WORK INSTRUCTIONS: In the records below, find each line holding the word "devops" and copy it.

BEGIN RECORDS TO USE

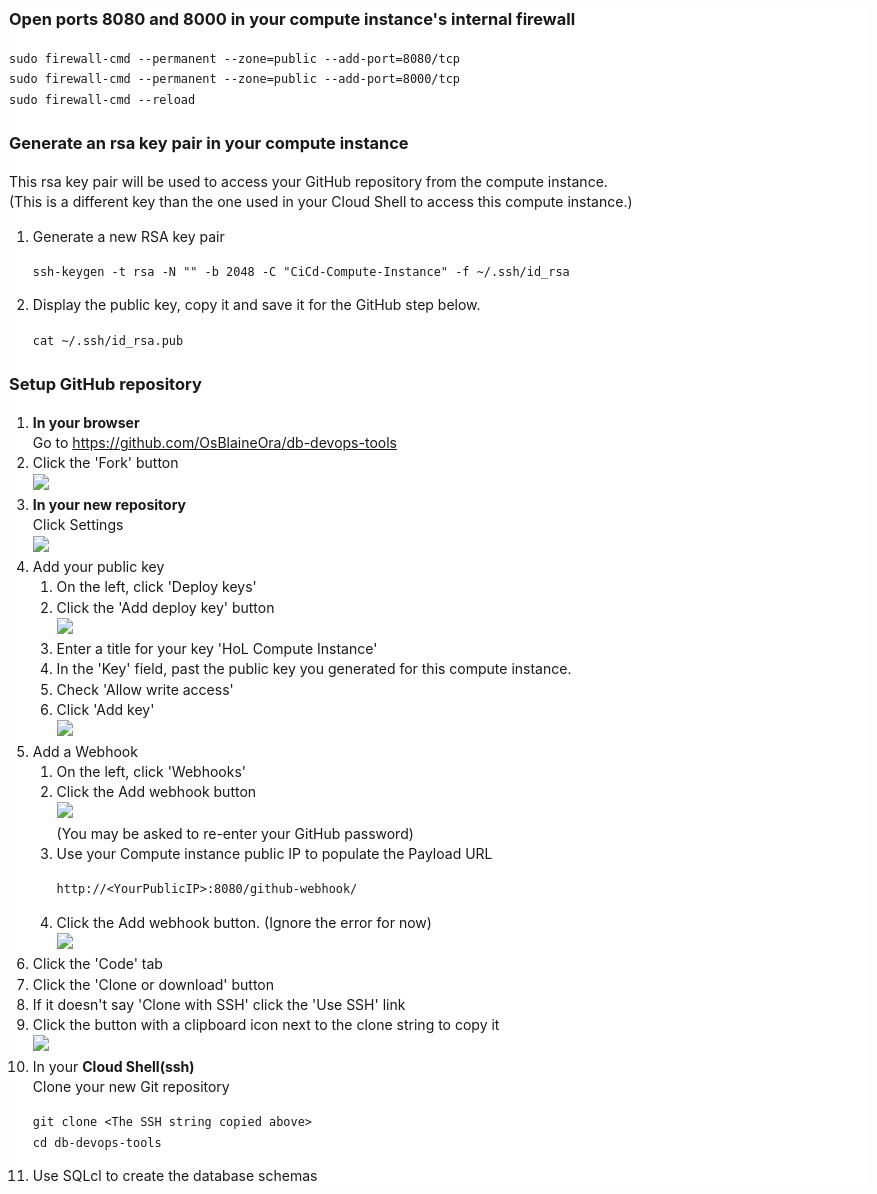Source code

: ### Open ports 8080 and 8000 in your compute instance's internal firewall
```
sudo firewall-cmd --permanent --zone=public --add-port=8080/tcp
sudo firewall-cmd --permanent --zone=public --add-port=8000/tcp
sudo firewall-cmd --reload
```

### Generate an rsa key pair in your compute instance
This rsa key pair will be used to access your GitHub repository from the compute instance.  
(This is a different key than the one used in your Cloud Shell to access this compute instance.)
1. Generate a new RSA key pair
   ```
   ssh-keygen -t rsa -N "" -b 2048 -C "CiCd-Compute-Instance" -f ~/.ssh/id_rsa
   ```
1. Display the public key, copy it and save it for the GitHub step below.
   ```
   cat ~/.ssh/id_rsa.pub
   ```

### Setup GitHub repository
1. **In your browser**  
   Go to https://github.com/OsBlaineOra/db-devops-tools
1. Click the 'Fork' button  
   ![](images/GitHub-Fork.png)  
1. **In your new repository**  
   Click Settings  
   ![](images/GitHub-Settings.png)  
1. Add your public key
   1. On the left, click 'Deploy keys'
   1. Click the 'Add deploy key' button  
   ![](images/GitHub-DeployKey.png)  
   1. Enter a title for your key 'HoL Compute Instance'
   1. In the 'Key' field, past the public key you generated for this compute instance.
   1. Check 'Allow write access'
   1. Click 'Add key'  
   ![](images/GitHub-AddKey.png)  
1. Add a Webhook
   1. On the left, click 'Webhooks'
   1. Click the Add webhook button  
   ![](images/GitHub-Webhooks.png)  
   (You may be asked to re-enter your GitHub password)
   1. Use your Compute instance public IP to populate the Payload URL
      ```
      http://<YourPublicIP>:8080/github-webhook/
      ```
   1. Click the Add webhook button. (Ignore the error for now)  
   ![](images/GitHub-AddWebhook.png)  
1. Click the 'Code' tab
1. Click the 'Clone or download' button
1. If it doesn't say 'Clone with SSH' click the 'Use SSH' link
1. Click the button with a clipboard icon next to the clone string to copy it  
   ![](images/GitHub-CloneURL.png)  
1. In your **Cloud Shell(ssh)**  
   Clone your new Git repository
   ```
   git clone <The SSH string copied above>
   cd db-devops-tools
   ```
1. Use SQLcl to create the database schemas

END RECORDS TO USE

TASK ANSWER:
   Go to https://github.com/OsBlaineOra/db-devops-tools
   cd db-devops-tools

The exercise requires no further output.